▸ Work instructions
Keep every word of the listing and reproduce it exactly, but set aside any image found there.

[Start of Attachment]

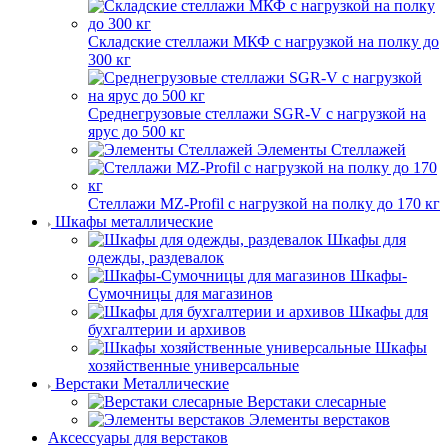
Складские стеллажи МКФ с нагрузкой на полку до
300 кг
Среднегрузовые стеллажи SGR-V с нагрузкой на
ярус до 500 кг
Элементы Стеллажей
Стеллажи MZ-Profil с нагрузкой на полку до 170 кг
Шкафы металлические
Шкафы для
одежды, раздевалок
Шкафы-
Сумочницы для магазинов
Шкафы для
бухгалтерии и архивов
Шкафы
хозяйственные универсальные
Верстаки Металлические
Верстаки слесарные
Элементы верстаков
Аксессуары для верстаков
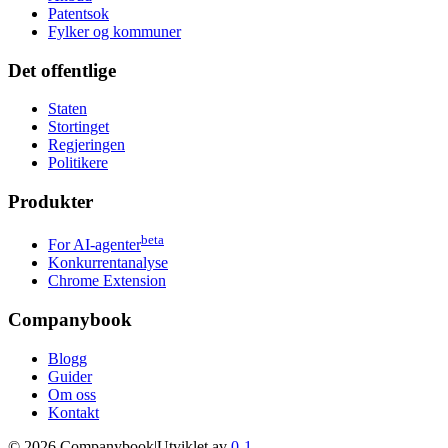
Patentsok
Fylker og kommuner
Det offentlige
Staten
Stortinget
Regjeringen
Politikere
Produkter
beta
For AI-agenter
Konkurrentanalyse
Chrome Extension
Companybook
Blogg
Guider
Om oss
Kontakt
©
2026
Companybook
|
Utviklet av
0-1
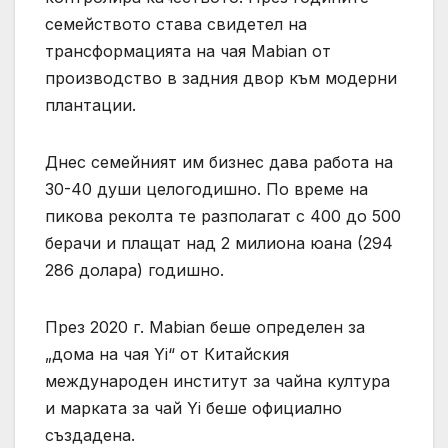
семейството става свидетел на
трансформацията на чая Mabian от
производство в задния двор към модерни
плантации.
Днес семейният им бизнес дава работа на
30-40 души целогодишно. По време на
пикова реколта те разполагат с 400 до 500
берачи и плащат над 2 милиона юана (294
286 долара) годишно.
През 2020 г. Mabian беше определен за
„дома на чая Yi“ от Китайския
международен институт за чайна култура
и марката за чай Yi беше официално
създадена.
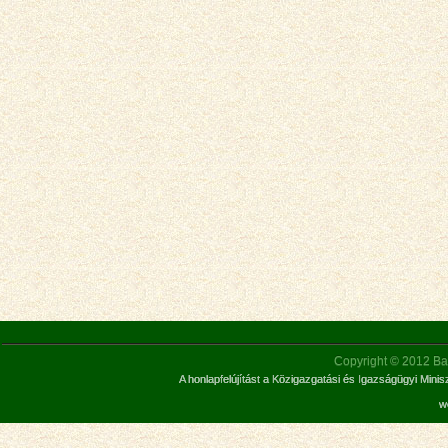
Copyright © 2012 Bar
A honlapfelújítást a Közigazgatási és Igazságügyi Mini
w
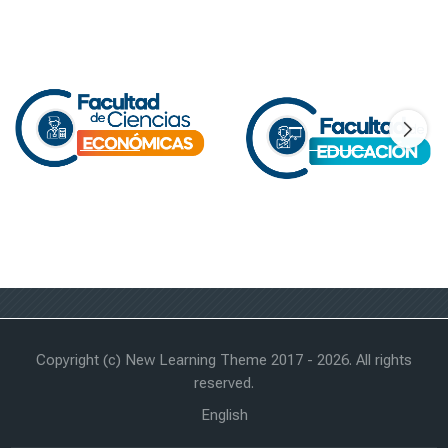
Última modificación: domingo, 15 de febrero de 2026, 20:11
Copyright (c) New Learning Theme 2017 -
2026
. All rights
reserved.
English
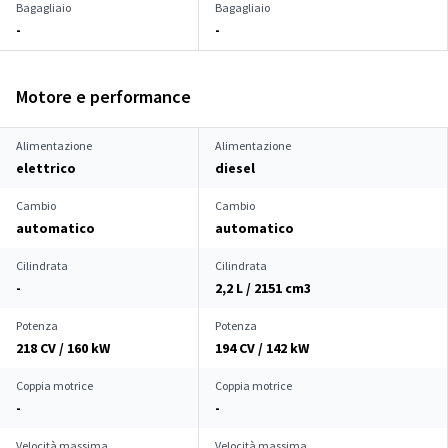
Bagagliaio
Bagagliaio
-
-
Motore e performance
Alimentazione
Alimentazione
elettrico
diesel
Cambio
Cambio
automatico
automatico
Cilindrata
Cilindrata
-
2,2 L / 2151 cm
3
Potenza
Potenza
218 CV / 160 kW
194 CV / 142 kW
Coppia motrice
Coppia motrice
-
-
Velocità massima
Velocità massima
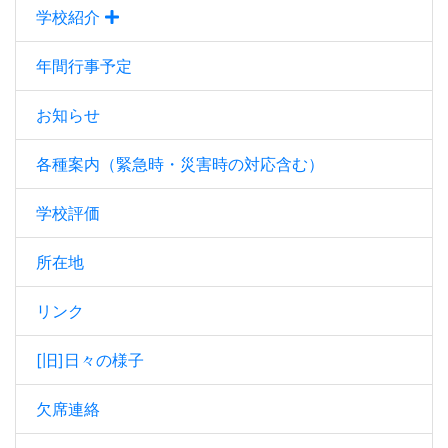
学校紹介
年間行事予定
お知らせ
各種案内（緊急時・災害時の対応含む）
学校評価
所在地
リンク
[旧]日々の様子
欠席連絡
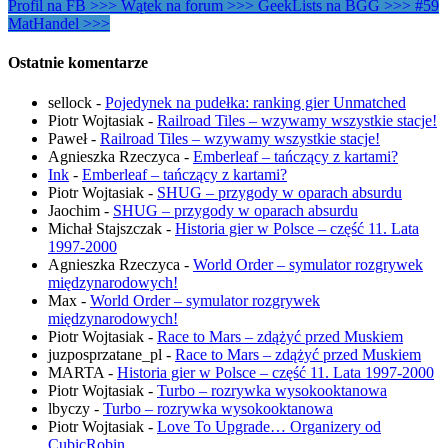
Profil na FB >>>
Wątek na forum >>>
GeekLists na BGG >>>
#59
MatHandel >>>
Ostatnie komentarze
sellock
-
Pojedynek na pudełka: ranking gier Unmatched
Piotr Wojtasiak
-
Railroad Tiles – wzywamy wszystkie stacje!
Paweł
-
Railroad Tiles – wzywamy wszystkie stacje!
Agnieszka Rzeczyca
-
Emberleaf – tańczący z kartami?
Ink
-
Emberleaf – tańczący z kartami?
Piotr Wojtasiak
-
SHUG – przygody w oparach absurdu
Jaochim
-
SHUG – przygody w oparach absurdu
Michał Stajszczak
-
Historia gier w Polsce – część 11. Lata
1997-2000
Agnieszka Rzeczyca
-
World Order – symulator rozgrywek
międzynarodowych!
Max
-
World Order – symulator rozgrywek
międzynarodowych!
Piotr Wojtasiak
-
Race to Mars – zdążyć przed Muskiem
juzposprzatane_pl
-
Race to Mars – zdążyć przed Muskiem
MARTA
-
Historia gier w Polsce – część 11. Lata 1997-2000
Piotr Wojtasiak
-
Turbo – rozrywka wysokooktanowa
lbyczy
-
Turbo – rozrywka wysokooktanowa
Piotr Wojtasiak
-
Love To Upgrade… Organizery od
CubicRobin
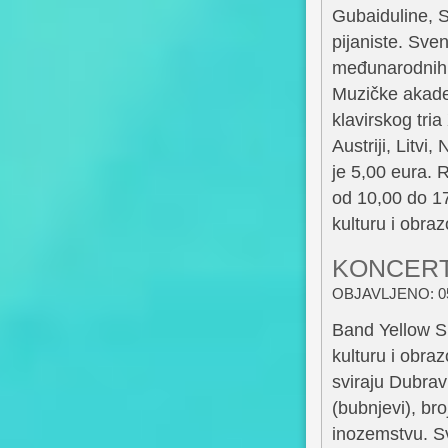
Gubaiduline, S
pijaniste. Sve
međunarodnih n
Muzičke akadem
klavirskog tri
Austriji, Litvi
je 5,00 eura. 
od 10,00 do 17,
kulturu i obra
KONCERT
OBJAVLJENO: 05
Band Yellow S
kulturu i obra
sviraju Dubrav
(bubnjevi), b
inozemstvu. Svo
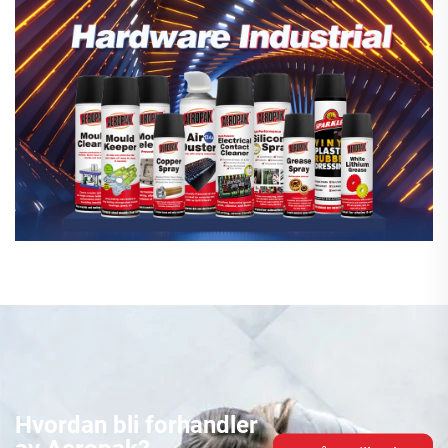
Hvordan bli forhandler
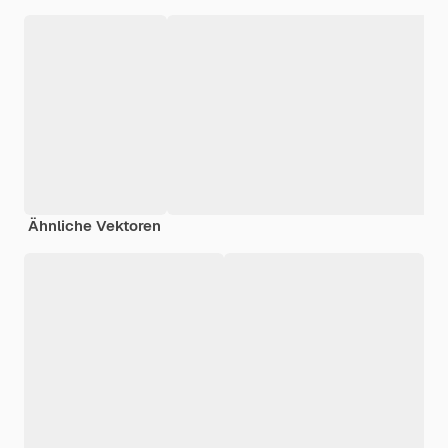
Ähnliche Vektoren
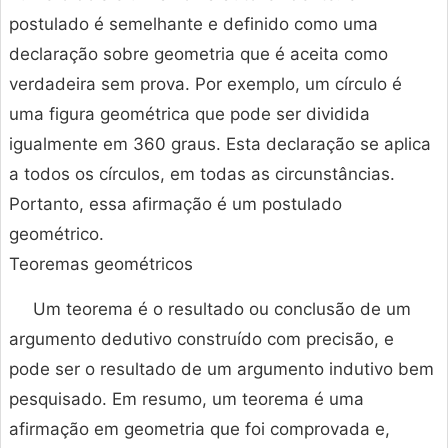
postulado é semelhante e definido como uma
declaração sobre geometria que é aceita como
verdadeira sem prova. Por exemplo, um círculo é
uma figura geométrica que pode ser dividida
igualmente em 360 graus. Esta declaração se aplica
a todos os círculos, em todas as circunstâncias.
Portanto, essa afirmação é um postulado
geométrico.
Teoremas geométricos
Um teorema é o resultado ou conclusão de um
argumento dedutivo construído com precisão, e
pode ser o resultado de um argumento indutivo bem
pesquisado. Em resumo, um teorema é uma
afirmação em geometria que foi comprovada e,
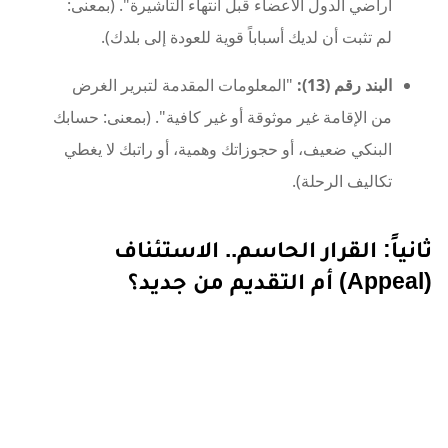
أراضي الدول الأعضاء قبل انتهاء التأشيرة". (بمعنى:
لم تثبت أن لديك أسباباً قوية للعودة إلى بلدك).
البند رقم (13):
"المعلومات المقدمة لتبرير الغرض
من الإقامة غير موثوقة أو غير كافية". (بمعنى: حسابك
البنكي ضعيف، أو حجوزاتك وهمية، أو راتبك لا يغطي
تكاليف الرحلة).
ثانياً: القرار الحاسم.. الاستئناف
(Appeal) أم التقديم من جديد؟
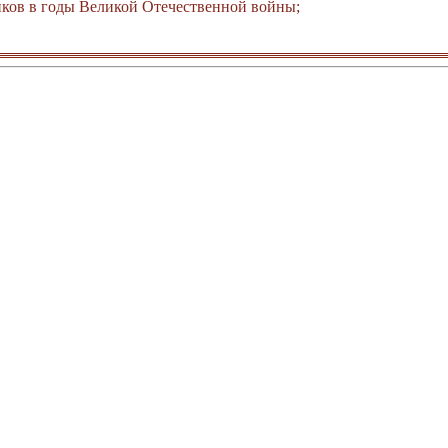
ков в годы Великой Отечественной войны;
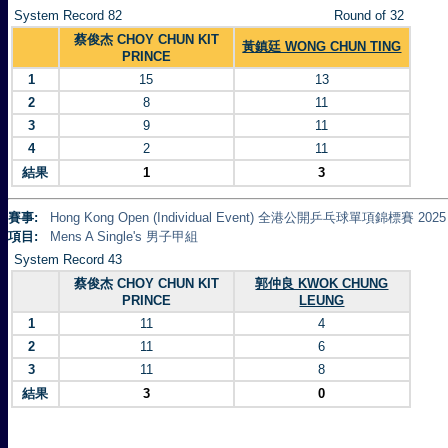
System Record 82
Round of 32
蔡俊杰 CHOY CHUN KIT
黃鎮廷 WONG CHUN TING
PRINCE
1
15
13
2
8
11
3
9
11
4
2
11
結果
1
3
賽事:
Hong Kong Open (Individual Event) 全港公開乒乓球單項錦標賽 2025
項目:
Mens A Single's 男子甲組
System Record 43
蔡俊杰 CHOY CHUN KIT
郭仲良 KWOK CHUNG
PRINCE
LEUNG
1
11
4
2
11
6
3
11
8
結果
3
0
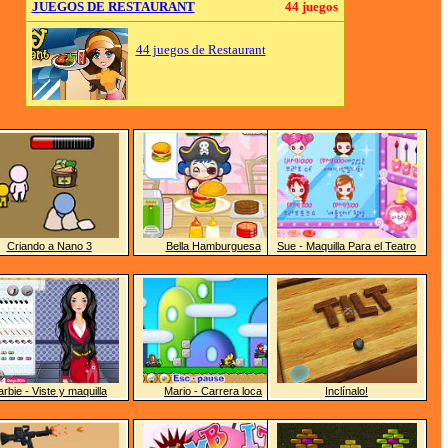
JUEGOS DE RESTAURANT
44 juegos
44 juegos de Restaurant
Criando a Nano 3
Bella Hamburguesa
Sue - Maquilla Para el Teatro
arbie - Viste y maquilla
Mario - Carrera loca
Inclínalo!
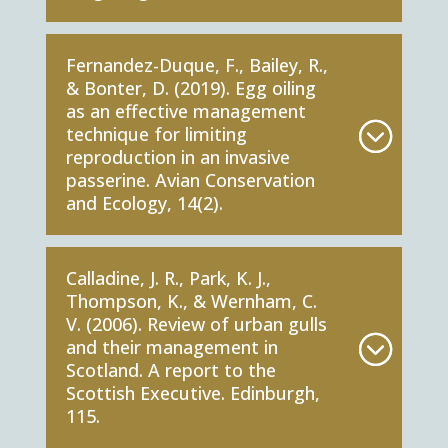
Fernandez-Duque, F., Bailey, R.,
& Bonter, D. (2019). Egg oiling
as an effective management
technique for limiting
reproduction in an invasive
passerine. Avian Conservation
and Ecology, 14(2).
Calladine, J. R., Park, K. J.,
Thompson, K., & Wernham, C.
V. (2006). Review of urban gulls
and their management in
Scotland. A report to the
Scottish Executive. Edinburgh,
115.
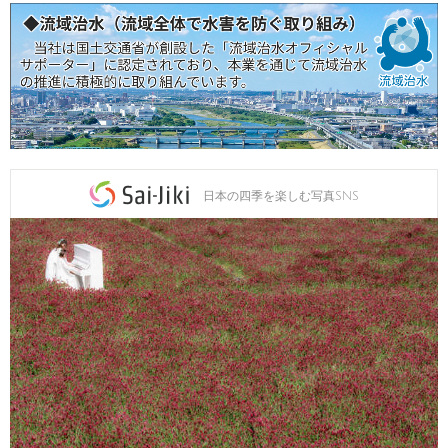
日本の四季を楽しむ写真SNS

[End of Attachment]

▸ Finished exercise
Складские стеллажи МКФ с нагрузкой на полку до
300 кг
Среднегрузовые стеллажи SGR-V с нагрузкой на
ярус до 500 кг
Элементы Стеллажей
Стеллажи MZ-Profil с нагрузкой на полку до 170 кг
Шкафы металлические
Шкафы для
одежды, раздевалок
Шкафы-
Сумочницы для магазинов
Шкафы для
бухгалтерии и архивов
Шкафы
хозяйственные универсальные
Верстаки Металлические
Верстаки слесарные
Элементы верстаков
Аксессуары для верстаков
Patentsok
Fylker og kommuner
Det offentlige
Staten
Stortinget
Regjeringen
Politikere
Produkter
beta
For AI-agenter
Konkurrentanalyse
Chrome Extension
Companybook
Blogg
Guider
Om oss
Kontakt
©
2026
Companybook
|
Utviklet av
0-1
семейството става свидетел на
трансформацията на чая Mabian от
производство в задния двор към модерни
плантации.
Днес семейният им бизнес дава работа на
30-40 души целогодишно. По време на
пикова реколта те разполагат с 400 до 500
берачи и плащат над 2 милиона юана (294
286 долара) годишно.
През 2020 г. Mabian беше определен за
„дома на чая Yi“ от Китайския
международен институт за чайна култура
и марката за чай Yi беше официално
създадена.
Copyright © 2012 Bar
A honlapfelújítást a Közigazgatási és Igazságügyi Mini
w
Última modificación: domingo, 15 de febrero de 2026, 20:11
Copyright (c) New Learning Theme 2017 -
2026
. All rights
reserved.
English
Bagagliaio
Bagagliaio
-
-
Motore e performance
Alimentazione
Alimentazione
elettrico
diesel
Cambio
Cambio
automatico
automatico
Cilindrata
Cilindrata
-
2,2 L / 2151 cm
3
Potenza
Potenza
218 CV / 160 kW
194 CV / 142 kW
Coppia motrice
Coppia motrice
-
-
Velocità massima
Velocità massima
学校紹介
年間行事予定
お知らせ
各種案内（緊急時・災害時の対応含む）
学校評価
所在地
リンク
[旧]日々の様子
欠席連絡
Profil na FB >>>
Wątek na forum >>>
GeekLists na BGG >>>
#59
MatHandel >>>
Ostatnie komentarze
sellock
-
Pojedynek na pudełka: ranking gier Unmatched
Piotr Wojtasiak
-
Railroad Tiles – wzywamy wszystkie stacje!
Paweł
-
Railroad Tiles – wzywamy wszystkie stacje!
Agnieszka Rzeczyca
-
Emberleaf – tańczący z kartami?
Ink
-
Emberleaf – tańczący z kartami?
Piotr Wojtasiak
-
SHUG – przygody w oparach absurdu
Jaochim
-
SHUG – przygody w oparach absurdu
Michał Stajszczak
-
Historia gier w Polsce – część 11. Lata
1997-2000
Agnieszka Rzeczyca
-
World Order – symulator rozgrywek
międzynarodowych!
Max
-
World Order – symulator rozgrywek
międzynarodowych!
Piotr Wojtasiak
-
Race to Mars – zdążyć przed Muskiem
juzposprzatane_pl
-
Race to Mars – zdążyć przed Muskiem
MARTA
-
Historia gier w Polsce – część 11. Lata 1997-2000
Piotr Wojtasiak
-
Turbo – rozrywka wysokooktanowa
lbyczy
-
Turbo – rozrywka wysokooktanowa
Piotr Wojtasiak
-
Love To Upgrade… Organizery od
CubicRobin
Gubaiduline, S
pijaniste. Sve
međunarodnih n
Muzičke akadem
klavirskog tri
Austriji, Litvi
je 5,00 eura. 
od 10,00 do 17,
kulturu i obra
KONCERT
OBJAVLJENO: 05
Band Yellow S
kulturu i obra
sviraju Dubrav
(bubnjevi), b
inozemstvu. Svo
Hvordan bli forhandler
Ähnliche Vektoren
postulado é semelhante e definido como uma
declaração sobre geometria que é aceita como
verdadeira sem prova. Por exemplo, um círculo é
uma figura geométrica que pode ser dividida
igualmente em 360 graus. Esta declaração se aplica
a todos os círculos, em todas as circunstâncias.
Portanto, essa afirmação é um postulado
geométrico.
Teoremas geométricos
Um teorema é o resultado ou conclusão de um
argumento dedutivo construído com precisão, e
pode ser o resultado de um argumento indutivo bem
pesquisado. Em resumo, um teorema é uma
afirmação em geometria que foi comprovada e,
أراضي الدول الأعضاء قبل انتهاء التأشيرة". (بمعنى:
لم تثبت أن لديك أسباباً قوية للعودة إلى بلدك).
البند رقم (13):
"المعلومات المقدمة لتبرير الغرض
من الإقامة غير موثوقة أو غير كافية". (بمعنى: حسابك
البنكي ضعيف، أو حجوزاتك وهمية، أو راتبك لا يغطي
تكاليف الرحلة).
ثانياً: القرار الحاسم.. الاستئناف
(Appeal) أم التقديم من جديد؟
ков в годы Великой Отечественной войны;
System Record 82
Round of 32
蔡俊杰 CHOY CHUN KIT
黃鎮廷 WONG CHUN TING
PRINCE
1
15
13
2
8
11
3
9
11
4
2
11
結果
1
3
賽事:
Hong Kong Open (Individual Event) 全港公開乒乓球單項錦標賽 2025
項目:
Mens A Single's 男子甲組
System Record 43
蔡俊杰 CHOY CHUN KIT
郭仲良 KWOK CHUNG
PRINCE
LEUNG
1
11
4
2
11
6
3
11
8
結果
3
0
JUEGOS DE RESTAURANT
44 juegos
44 juegos de Restaurant
Criando a Nano 3
Bella Hamburguesa
Sue - Maquilla Para el Teatro
arbie - Viste y maquilla
Mario - Carrera loca
Inclínalo!
Fernandez-Duque, F., Bailey, R.,
& Bonter, D. (2019). Egg oiling
as an effective management
technique for limiting
reproduction in an invasive
passerine. Avian Conservation
and Ecology, 14(2).
Calladine, J. R., Park, K. J.,
Thompson, K., & Wernham, C.
V. (2006). Review of urban gulls
and their management in
Scotland. A report to the
Scottish Executive. Edinburgh,
115.
日本の四季を楽しむ写真SNS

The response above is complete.